Thirdly, in the absence of any long-term evidence (beyond 24 months), TLR rates for years 3, 4, and 5 were extrapolated assuming a constant 6 % absolute increase, which was informed by expert opinion estimating a cumulative 40 % TLR rate after primary stenting with BMS after 5 years. The validity of this assumption is confirmed by the recently published 3-year follow-up results from the RESILIENT trial, which indicated freedom from TLR of 75.5 % in the BMS group (equivalent to 24.5 % TLR compared to base case model average 3-year TLR of 27.9 %) .
Lastly, the model does not take into account mortality, as there was no clinical evidence suggesting a difference in survival between Zilver PTX and BMS. This has negligible impact on the reported budget reduction because the difference in cost between Zilver PTX and BMS groups is expected to remain constant with equal mortality.
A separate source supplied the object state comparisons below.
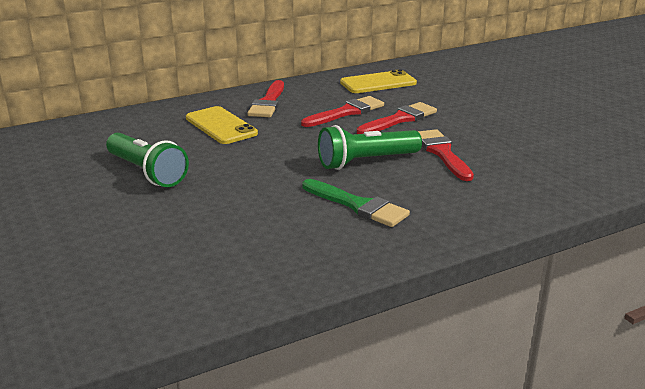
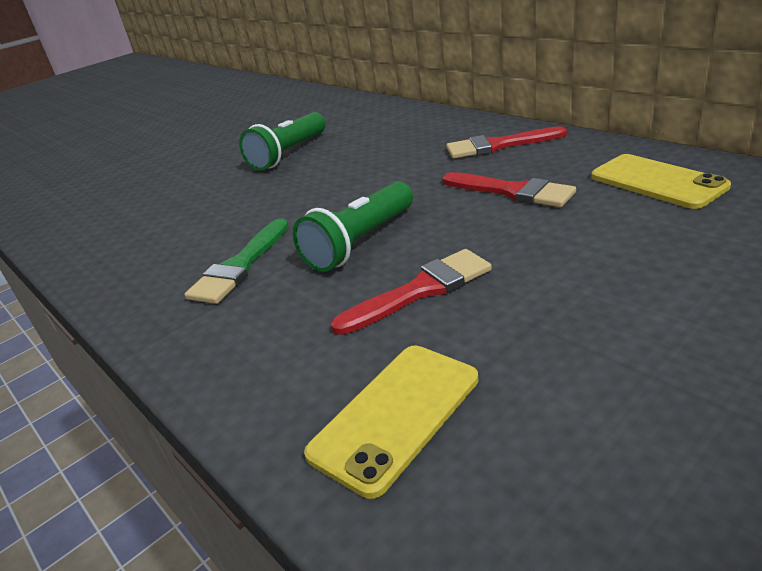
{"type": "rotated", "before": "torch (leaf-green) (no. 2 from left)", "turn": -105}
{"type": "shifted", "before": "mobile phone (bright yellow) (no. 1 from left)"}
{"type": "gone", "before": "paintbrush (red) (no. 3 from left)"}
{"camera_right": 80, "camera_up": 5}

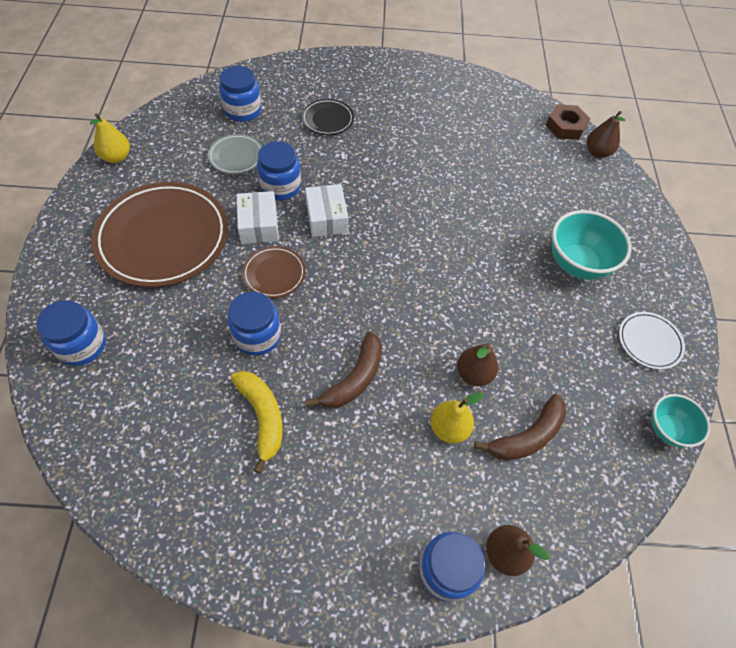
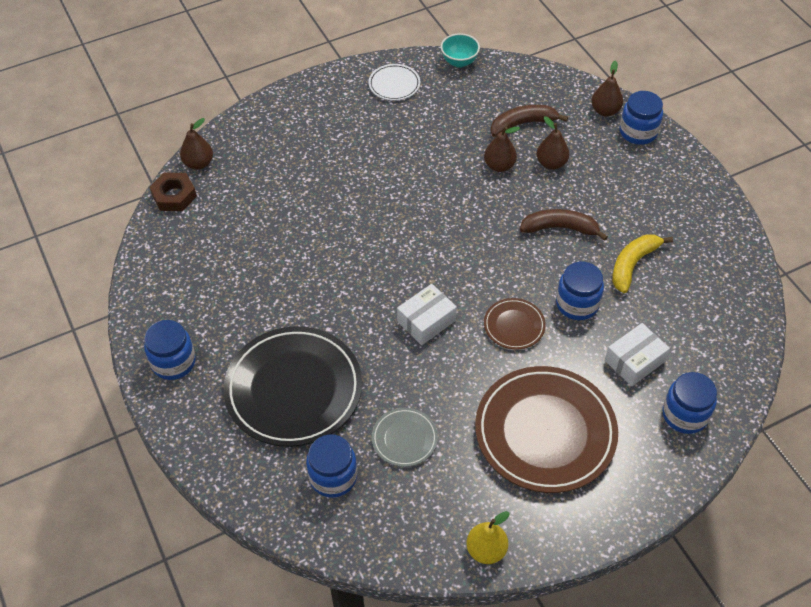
{"type": "shifted", "before": "preserve jar (blue) (no. 4 from left in the first image)", "after": "preserve jar (blue) (no. 1 from left)"}
{"type": "scaled", "before": "dinner plate (ebony)", "scale": 2.15}
{"type": "rotated", "before": "banana fruit (russet) (no. 2 from left in the first image)", "turn": -45}
{"type": "repainted", "before": "pear (bright yellow) (no. 2 from left)", "after": "pear (russet) (no. 3 from left)"}
{"type": "shifted", "before": "package (white) (no. 1 from left in the first image)", "after": "package (white) (no. 2 from left)"}
{"type": "gone", "before": "bowl (teal) (no. 1 from left)"}
{"camera_right": -115, "camera_up": -5}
Results from this study lend support to the argument that adoption of a somewhat more costly new technology can improve clinical outcomes while reducing expenditure, making both clinical and economic sense for the health care system to adopt the technology. To realize these benefits, it requires payers’ willingness to take a longer-term view of spending. It also demands that researchers and manufacturers involved with developing technology appreciate that health care budgets are not unlimited. These challenges can be met by both payers and manufacturers, as seen here with the adoption of the Zilver PTX stent in France, resulting in a reimbursement decision that can minimize financial hurdles for providers adopting the technology, ultimately benefiting the French patient.
Conflict of interest
This research was carried out with financial support from Cook Medical. Marc Sapoval and Pierre Julia received an honorary fee for the work involved in expert consultation and manuscript development. Erwin De Cock and Greg de Lissovoy were employed by United BioSource Corporation (UBC) during the execution of this study. UBC provides consulting and other research services to pharmaceutical, device, government, and nongovernment organizations. In this salaried position, they work with a variety of companies and organizations. They receive no payment or honoraria directly from these organizations for services rendered. Sandra Lopes is an employee of William Cook Europe.